---- TEXTE ÉTUDIÉ
Rodin et la littérature

Fermeture anticipée le 31 décembre 2024 à 17h30, dernière entrée au musée à 16h45. Fermeture du jardin de sculptures à 17h.
Le 1er janvier 2025, le musée sera fermé toute la journée.

Rodin et la littérature

Rodin était admiratif de nombreux écrivains, et a réalisé le portrait de bon nombre d’entre eux : Victor Hugo, Octave Mirbeau, Henry Becque, Anna de Noailles, George Bernard Shaw, Gustave Geffroy, Balzac... Le Musée Rodin conserve près de 2000 ouvrages reçus par Rodin et dédicacés par leurs auteurs (Robert de Montesquiou, Rainer Maria Rilke...), qui constituent, en retour, autant de témoignages de l’admiration que nombre d’écrivains et de poètes contemporains de Rodin portent à son œuvre.

Ainsi, Alphonse Daudet, ami de Rodin depuis la fin des années 1880, le présente à Jules Renard en 1891, en l’emmenant rue de l’Université. Après avoir vu les sculptures qui y sont rassemblée, l’auteur des Histoires naturelles et des Bucoliques note ces remarques enthousiastes : "Seigneur, faites que j’ai la force d’admirer toutes ces choses ! Chez Rodin, il m’a semblé que mes yeux tout d’un coup éclataient. Jusqu’ici la sculpture m’avait intéressé comme un travail dans du navet. Écrire à la manière dont Rodin sculpte." (Jules Renard, Journal, 1887-1910 (1925))

Les sources d'inspiration

Rodin a toujours manifesté un goût prononcé pour la littérature et la poésie : "Dans ma jeunesse, je croyais que lire un poème, par exemple, cela pourrait m’aider à comprendre mon art." (Rodin, cité in Matiussi/Masson, p. 194)
--------
● **CONSIGNE 1**
Dites si chacune des affirmations suivantes concorde avec le texte sur Rodin et la littérature, en répondant par oui ou par non et en citant exactement les mots du texte qui tranchent : (a) le Musée Rodin conserve près de 2000 ouvrages dédicacés par leurs auteurs ; (b) c'est Jules Renard qui a présenté Rodin à Alphonse Daudet ; (c) le 1er janvier 2025, le musée est ouvert l'après-midi.
● **CONSIGNE 2**
Recopiez le passage du texte sur Rodin et la littérature qui commence par "Fermeture anticipée le" et se termine par "toute la journée.".
---- DONNÉES FOURNIES
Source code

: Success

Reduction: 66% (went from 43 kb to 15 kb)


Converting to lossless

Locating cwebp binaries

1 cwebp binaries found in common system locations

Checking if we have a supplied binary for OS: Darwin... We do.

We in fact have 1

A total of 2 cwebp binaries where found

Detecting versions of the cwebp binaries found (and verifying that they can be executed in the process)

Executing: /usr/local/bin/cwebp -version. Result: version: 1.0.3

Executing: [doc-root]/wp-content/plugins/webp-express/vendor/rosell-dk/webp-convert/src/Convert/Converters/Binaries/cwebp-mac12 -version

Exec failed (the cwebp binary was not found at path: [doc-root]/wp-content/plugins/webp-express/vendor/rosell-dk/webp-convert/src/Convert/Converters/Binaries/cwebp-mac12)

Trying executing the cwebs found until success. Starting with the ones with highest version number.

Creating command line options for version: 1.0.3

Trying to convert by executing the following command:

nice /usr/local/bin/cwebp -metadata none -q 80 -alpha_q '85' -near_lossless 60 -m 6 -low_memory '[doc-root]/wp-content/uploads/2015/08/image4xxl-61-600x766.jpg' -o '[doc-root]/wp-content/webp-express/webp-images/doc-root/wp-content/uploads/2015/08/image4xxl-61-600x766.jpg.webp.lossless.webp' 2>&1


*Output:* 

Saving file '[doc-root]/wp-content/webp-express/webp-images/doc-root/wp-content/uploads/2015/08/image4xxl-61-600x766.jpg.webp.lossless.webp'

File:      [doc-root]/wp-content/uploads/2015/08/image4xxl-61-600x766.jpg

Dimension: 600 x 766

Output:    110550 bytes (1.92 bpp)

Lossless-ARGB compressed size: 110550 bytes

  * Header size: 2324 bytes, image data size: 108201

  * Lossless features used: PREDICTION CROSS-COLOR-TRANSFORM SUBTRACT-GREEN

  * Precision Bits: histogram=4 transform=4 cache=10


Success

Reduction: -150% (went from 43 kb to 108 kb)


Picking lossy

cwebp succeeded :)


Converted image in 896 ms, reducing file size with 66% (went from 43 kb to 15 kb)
--------
● **RÉPONSE 1**
(a) Oui : « Le Musée Rodin conserve près de 2000 ouvrages reçus par Rodin et dédicacés par leurs auteurs »
(b) Non : « Alphonse Daudet, ami de Rodin depuis la fin des années 1880, le présente à Jules Renard en 1891 »
(c) Non : « Le 1er janvier 2025, le musée sera fermé toute la journée. »

● **RÉPONSE 2**
Fermeture anticipée le 31 décembre 2024 à 17h30, dernière entrée au musée à 16h45. Fermeture du jardin de sculptures à 17h.
Le 1er janvier 2025, le musée sera fermé toute la journée.